▸ TASK DESCRIPTION
Put every line of the listing below into a numbered list, leaving out any blank lines.

-.-.-

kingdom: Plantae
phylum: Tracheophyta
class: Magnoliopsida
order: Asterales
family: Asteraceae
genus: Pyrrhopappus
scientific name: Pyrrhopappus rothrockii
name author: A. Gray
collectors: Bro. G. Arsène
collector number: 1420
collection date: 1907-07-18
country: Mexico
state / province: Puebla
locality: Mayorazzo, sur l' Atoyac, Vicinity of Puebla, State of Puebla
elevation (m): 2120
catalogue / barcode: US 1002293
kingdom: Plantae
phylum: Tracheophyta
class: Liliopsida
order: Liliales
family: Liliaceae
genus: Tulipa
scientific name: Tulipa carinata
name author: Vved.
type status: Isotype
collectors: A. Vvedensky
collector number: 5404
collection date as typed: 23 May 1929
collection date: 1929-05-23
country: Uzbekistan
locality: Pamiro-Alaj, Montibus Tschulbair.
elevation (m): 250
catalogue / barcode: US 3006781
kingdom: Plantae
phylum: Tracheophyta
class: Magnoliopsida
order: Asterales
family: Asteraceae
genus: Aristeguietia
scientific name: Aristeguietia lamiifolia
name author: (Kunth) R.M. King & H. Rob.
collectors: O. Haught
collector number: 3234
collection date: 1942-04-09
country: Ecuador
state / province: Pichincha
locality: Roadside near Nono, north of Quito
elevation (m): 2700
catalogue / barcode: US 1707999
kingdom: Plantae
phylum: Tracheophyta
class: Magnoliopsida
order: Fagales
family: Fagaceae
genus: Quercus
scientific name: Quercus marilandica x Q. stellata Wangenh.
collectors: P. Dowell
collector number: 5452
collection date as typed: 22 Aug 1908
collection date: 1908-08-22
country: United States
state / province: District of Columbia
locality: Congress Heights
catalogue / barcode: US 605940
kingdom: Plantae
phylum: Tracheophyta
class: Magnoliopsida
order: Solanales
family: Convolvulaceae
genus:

-.-.-

▸ TASK OUTPUT
1. kingdom: Plantae
2. phylum: Tracheophyta
3. class: Magnoliopsida
4. order: Asterales
5. family: Asteraceae
6. genus: Pyrrhopappus
7. scientific name: Pyrrhopappus rothrockii
8. name author: A. Gray
9. collectors: Bro. G. Arsène
10. collector number: 1420
11. collection date: 1907-07-18
12. country: Mexico
13. state / province: Puebla
14. locality: Mayorazzo, sur l' Atoyac, Vicinity of Puebla, State of Puebla
15. elevation (m): 2120
16. catalogue / barcode: US 1002293
17. kingdom: Plantae
18. phylum: Tracheophyta
19. class: Liliopsida
20. order: Liliales
21. family: Liliaceae
22. genus: Tulipa
23. scientific name: Tulipa carinata
24. name author: Vved.
25. type status: Isotype
26. collectors: A. Vvedensky
27. collector number: 5404
28. collection date as typed: 23 May 1929
29. collection date: 1929-05-23
30. country: Uzbekistan
31. locality: Pamiro-Alaj, Montibus Tschulbair.
32. elevation (m): 250
33. catalogue / barcode: US 3006781
34. kingdom: Plantae
35. phylum: Tracheophyta
36. class: Magnoliopsida
37. order: Asterales
38. family: Asteraceae
39. genus: Aristeguietia
40. scientific name: Aristeguietia lamiifolia
41. name author: (Kunth) R.M. King & H. Rob.
42. collectors: O. Haught
43. collector number: 3234
44. collection date: 1942-04-09
45. country: Ecuador
46. state / province: Pichincha
47. locality: Roadside near Nono, north of Quito
48. elevation (m): 2700
49. catalogue / barcode: US 1707999
50. kingdom: Plantae
51. phylum: Tracheophyta
52. class: Magnoliopsida
53. order: Fagales
54. family: Fagaceae
55. genus: Quercus
56. scientific name: Quercus marilandica x Q. stellata Wangenh.
57. collectors: P. Dowell
58. collector number: 5452
59. collection date as typed: 22 Aug 1908
60. collection date: 1908-08-22
61. country: United States
62. state / province: District of Columbia
63. locality: Congress Heights
64. catalogue / barcode: US 605940
65. kingdom: Plantae
66. phylum: Tracheophyta
67. class: Magnoliopsida
68. order: Solanales
69. family: Convolvulaceae
70. genus:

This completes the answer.